• _Set task a_
In the rows below, duplicate the lines starting with the line that contains "scientific name: Vaccinium racemosum" and going on through the line that contains "state / province: Uppsala".

• _Document extract_
>>>

- Short name: Hammonds
- Former name: Hammond Saltaire Band, Hammond Sauce Works, Hammonds Saltaire Band, Hammonds Sauce, Hammonds Sauce Works, Hammond's Sauce Works, Hammonds Sauce Works Band, Hammonds Sauce Works Senior, Hammond's Sauce Works Senior, YBS Band, Yorkshire Building Society, Yorkshire Building Society Hammonds
- Founded: 1855 (170 years ago)
- Location: Huddersfield, West Yorkshire, England
- Music director: Morgan Griffiths
- Website: hammondsband.org.uk

= Hammonds Band =

British brass band

The Hammonds Band, formerly also known as Hammonds Saltaire, YBS Band, Yorkshire Building Society Band, and Hammonds Sauce Works Band is a brass band originating from Yorkshire.

== History ==
The name of the band has often changed as sponsorship changed. The band was formed in 1855 under the name of Saltaire Band created by the mill owner Titus Salt. In 1946 the band was named Hammonds Sauce Band who came under the sponsorship of Hammonds Sauce Works in Shipley. They remained with this name for many years until Hammonds Sauce Works itself folded. In the early nineties Yorkshire Building Society started sponsoring the band and the name changed into Yorkshire Building Society Band. In 2004, however, the sponsorship ended and the band changed its name to YBS Band. In January 2009 the band changed their name to "Hammonds Saltaire Band". In 2022 the band changed names again to their current name "Hammonds Band".

<<<

• _Set task b_
Sum up the text on the Hammonds Band in two sentences.

• _Data excerpts_
>>>

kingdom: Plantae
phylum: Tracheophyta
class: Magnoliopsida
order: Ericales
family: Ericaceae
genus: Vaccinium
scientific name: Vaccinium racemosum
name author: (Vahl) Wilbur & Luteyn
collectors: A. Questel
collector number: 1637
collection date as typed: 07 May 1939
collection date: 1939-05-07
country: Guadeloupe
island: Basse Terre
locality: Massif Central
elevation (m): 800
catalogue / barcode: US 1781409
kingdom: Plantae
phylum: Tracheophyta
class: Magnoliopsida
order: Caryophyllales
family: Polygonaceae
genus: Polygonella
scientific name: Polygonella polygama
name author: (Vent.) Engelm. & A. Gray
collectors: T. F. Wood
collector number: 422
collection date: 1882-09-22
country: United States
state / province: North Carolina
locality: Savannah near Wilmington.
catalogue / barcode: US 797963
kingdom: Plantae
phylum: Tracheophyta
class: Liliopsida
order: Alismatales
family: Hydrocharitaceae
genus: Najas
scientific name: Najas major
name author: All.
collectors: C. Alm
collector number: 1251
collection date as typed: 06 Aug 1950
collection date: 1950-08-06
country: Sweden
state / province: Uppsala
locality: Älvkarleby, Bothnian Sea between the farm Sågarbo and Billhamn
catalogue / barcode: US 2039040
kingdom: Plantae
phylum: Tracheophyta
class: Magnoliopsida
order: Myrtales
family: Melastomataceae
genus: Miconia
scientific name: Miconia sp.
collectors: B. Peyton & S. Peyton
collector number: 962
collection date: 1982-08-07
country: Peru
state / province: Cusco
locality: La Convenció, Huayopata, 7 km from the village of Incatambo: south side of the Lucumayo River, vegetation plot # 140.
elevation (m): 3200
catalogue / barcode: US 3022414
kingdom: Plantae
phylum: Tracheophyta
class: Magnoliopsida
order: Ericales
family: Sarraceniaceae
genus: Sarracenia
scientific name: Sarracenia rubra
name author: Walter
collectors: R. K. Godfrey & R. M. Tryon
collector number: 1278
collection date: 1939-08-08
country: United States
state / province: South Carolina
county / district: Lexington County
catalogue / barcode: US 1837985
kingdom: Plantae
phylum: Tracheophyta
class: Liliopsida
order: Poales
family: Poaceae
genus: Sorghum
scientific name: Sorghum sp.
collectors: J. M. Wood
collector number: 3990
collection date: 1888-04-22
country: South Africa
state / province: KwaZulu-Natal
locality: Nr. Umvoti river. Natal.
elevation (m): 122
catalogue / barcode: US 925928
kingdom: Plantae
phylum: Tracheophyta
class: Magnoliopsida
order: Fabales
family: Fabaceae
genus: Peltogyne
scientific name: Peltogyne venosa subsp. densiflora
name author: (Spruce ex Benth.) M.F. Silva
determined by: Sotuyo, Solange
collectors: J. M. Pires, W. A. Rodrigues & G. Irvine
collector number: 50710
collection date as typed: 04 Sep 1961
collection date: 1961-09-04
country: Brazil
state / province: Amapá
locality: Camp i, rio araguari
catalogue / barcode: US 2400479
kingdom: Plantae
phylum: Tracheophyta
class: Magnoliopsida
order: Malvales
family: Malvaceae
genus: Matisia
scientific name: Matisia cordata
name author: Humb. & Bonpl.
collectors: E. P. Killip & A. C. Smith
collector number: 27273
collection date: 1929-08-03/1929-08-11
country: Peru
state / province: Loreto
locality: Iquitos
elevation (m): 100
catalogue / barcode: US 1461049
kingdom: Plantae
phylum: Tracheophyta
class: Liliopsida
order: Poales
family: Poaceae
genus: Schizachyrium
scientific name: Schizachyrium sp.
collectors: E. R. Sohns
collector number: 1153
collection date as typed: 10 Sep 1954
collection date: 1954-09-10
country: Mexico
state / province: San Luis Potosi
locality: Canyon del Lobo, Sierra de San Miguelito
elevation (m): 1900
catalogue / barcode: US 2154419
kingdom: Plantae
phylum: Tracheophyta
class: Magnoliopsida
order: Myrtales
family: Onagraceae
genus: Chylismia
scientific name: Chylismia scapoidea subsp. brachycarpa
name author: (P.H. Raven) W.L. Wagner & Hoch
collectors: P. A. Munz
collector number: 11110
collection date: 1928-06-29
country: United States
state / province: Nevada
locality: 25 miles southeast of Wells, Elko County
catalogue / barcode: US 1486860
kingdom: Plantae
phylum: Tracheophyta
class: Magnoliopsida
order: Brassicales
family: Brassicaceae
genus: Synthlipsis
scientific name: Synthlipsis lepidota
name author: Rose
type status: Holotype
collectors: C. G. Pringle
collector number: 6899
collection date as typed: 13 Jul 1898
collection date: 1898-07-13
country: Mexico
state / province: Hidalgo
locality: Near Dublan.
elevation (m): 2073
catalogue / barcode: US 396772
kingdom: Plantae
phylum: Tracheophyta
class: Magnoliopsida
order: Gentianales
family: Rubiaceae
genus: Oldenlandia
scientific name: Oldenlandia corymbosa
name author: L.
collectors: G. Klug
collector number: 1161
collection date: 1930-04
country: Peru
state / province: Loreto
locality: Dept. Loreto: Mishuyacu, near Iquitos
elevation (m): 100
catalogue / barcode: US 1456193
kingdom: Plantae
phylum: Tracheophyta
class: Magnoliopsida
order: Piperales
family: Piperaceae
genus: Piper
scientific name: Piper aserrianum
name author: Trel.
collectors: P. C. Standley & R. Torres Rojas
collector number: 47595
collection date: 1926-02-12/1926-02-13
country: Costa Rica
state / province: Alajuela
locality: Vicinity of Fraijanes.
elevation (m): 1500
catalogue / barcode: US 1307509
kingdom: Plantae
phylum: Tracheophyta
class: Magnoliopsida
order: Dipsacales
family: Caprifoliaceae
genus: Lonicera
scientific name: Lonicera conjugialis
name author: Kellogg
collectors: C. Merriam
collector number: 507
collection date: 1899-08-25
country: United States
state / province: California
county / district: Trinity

<<<

• _Correct response a_
scientific name: Vaccinium racemosum
name author: (Vahl) Wilbur & Luteyn
collectors: A. Questel
collector number: 1637
collection date as typed: 07 May 1939
collection date: 1939-05-07
country: Guadeloupe
island: Basse Terre
locality: Massif Central
elevation (m): 800
catalogue / barcode: US 1781409
kingdom: Plantae
phylum: Tracheophyta
class: Magnoliopsida
order: Caryophyllales
family: Polygonaceae
genus: Polygonella
scientific name: Polygonella polygama
name author: (Vent.) Engelm. & A. Gray
collectors: T. F. Wood
collector number: 422
collection date: 1882-09-22
country: United States
state / province: North Carolina
locality: Savannah near Wilmington.
catalogue / barcode: US 797963
kingdom: Plantae
phylum: Tracheophyta
class: Liliopsida
order: Alismatales
family: Hydrocharitaceae
genus: Najas
scientific name: Najas major
name author: All.
collectors: C. Alm
collector number: 1251
collection date as typed: 06 Aug 1950
collection date: 1950-08-06
country: Sweden
state / province: Uppsala

• _Correct response b_
The Hammonds Band is a brass band from Yorkshire, formed in 1855 as the Saltaire Band by mill owner Titus Salt. Its name has often changed with its sponsorship: it became Hammonds Sauce Band in 1946, Yorkshire Building Society Band in the early nineties, YBS Band in 2004, Hammonds Saltaire Band in 2009, and Hammonds Band in 2022.